PJ Delia: It’s good drama.
Abel: Like Paul is upstaging Cristina on stage.
Paul: I don’t know what that means…
Joe: I think that our sense of joy, not to sound corny, and our sense of gratitude supersedes the drama. Which exists, not that much of it, but we don’t have a lot of hassle.
Now it’s my turn to sound corny… I find cinema one of the best ways to get together, and with this film it was the perfect example of how people come together because of cinema. Both what you see on the screen and how you feel as a spectator afterward. Do you think cinema is a unifying force?
Abel: Yeah, so is the music. We play music together, I mean it’s a tribal thing, going back. That tribal thing is all about the music, all about the drum and all about the beat. And film has the same thing, so we were trying to say that in the movie, that it’s all the same deal. You can have a camera or a bass guitar but in a sense it doesn’t matter because it’s our spirit through the instrument.
Joe: Really from the earliest days of working with Abel, we often refer to ourselves as a band, the film team. There were people who were involved with the team very early on. Referring to the tribal thing, the film team was like a band, and Abel fronted it and I think that still exists now. It’s evolved into something else but it’s still around.
Abel: Paul, does it change, the music, when you’re playing alone or we are all around each other?
Paul: Playing on your own has its own fun because you’re building — like sculpting. But when we count off a song and it’s all of us together there is literally nothing better, than that human interaction and interconnected spirits. What you’re saying — bringing people together. Hopefully the performance will reach the audience but for us, we’re just hanging, and that’s its own fun.

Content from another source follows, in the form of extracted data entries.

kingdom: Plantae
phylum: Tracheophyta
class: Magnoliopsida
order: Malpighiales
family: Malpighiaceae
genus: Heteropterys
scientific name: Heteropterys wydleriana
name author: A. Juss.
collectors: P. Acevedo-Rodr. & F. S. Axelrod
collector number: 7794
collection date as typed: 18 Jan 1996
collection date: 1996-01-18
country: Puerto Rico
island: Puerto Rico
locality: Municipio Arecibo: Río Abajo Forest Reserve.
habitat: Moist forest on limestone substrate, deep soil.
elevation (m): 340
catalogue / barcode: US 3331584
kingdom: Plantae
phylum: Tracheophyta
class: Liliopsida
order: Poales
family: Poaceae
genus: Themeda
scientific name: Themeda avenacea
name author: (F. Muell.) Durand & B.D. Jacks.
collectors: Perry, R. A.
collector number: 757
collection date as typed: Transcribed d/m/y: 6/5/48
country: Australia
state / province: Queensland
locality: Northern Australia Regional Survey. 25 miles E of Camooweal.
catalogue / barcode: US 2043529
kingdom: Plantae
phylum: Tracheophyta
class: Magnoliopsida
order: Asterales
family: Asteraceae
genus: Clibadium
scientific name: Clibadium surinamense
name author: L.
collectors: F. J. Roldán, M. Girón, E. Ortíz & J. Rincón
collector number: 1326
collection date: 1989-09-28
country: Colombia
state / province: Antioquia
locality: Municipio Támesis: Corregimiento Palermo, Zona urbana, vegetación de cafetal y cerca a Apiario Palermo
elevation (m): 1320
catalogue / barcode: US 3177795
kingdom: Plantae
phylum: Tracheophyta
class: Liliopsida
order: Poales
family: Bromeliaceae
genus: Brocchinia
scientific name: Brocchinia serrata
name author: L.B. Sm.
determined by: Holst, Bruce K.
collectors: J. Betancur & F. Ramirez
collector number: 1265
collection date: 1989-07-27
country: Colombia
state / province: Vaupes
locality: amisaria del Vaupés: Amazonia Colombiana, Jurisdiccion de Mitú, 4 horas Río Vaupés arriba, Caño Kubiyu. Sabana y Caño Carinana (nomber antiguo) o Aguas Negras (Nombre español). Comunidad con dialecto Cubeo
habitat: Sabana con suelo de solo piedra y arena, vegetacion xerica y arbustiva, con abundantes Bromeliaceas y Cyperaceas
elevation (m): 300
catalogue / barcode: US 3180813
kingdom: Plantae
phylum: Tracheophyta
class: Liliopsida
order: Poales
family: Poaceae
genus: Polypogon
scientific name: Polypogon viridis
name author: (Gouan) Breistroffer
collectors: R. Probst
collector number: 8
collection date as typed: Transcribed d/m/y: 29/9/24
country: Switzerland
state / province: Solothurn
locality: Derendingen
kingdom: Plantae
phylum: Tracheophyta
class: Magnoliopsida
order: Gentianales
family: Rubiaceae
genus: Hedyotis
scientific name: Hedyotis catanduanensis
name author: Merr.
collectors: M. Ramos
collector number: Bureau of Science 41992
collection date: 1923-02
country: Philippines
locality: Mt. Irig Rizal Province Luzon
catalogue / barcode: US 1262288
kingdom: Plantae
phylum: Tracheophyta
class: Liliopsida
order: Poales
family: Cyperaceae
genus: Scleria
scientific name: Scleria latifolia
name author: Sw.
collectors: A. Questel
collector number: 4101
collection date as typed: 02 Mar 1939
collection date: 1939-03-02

We get that, because it transcends the screen. I watched the film and I felt like I was there with you.
PJ: Bingo!
Cristina, your dancing has a very trance-like feel on stage — it’s an addition to the performance. There is all this masculinity on stage and then there’s you. You are like an angel and one of the few female “roles” that I’ve seen in the festival which has touched me and made me feel like it’s cool to be a girl. How do you channel that dance on stage, so sensual and private?
Abel: See, that’s exactly what I wanted to say!
Cristina: I dance every day, we have a big studio in Rome and Abel is playing every day and I’m dancing every day. That’s our life daily. I put on my exotic music — we’re talking Romanian, Moldavian, Gypsy music, Indian… I just feel the rhythm and with the rhythm I go into my center, out of everything, I find myself. I let it lead me like a leaf, like the wind is my music.
PJ: It’s woman power! Women in the front row at the concerts, you should see how they love it, they are feeling empowered by Cristina’s dance, and I get chills just thinking about it.
Joe, do you miss having Abel in New York now that he lives in Rome?
Joe: Yeah. I spent time not around Abel, throughout the last five, ten years and yes of course I miss him. Ours has been a real brotherhood connection, it goes so far back.
If your audience can only take away one message or one image from your film, what would you want that to be?
Paul: I like what you said about feeling like you were hanging out with us while you watched it. On this trip that is the movie, it’s kind of like a fantasy movie and you’re in with the group. And also the fact that you can still play guitar and sing your songs when you are in your 90s.
Cristina: Go to dance, go and sing, celebrate the world and celebrate life.
Abel: Just making noise — make a happy noise or make an angry noise, it doesn’t matter.
PJ: Abel has made so many films but now we see how the music comes in and how involved he’s been with it. This is a language the audience might not have realized he was speaking before and this time it’s right in front of them.
Joe: It’s really about the music and how good the music is. This is not a vanity project, it’s our work. I’m coming away realizing how excellent a songwriter Abel has become over time.
Images courtesy of the Quinzaine des Réalisateurs, used with permission.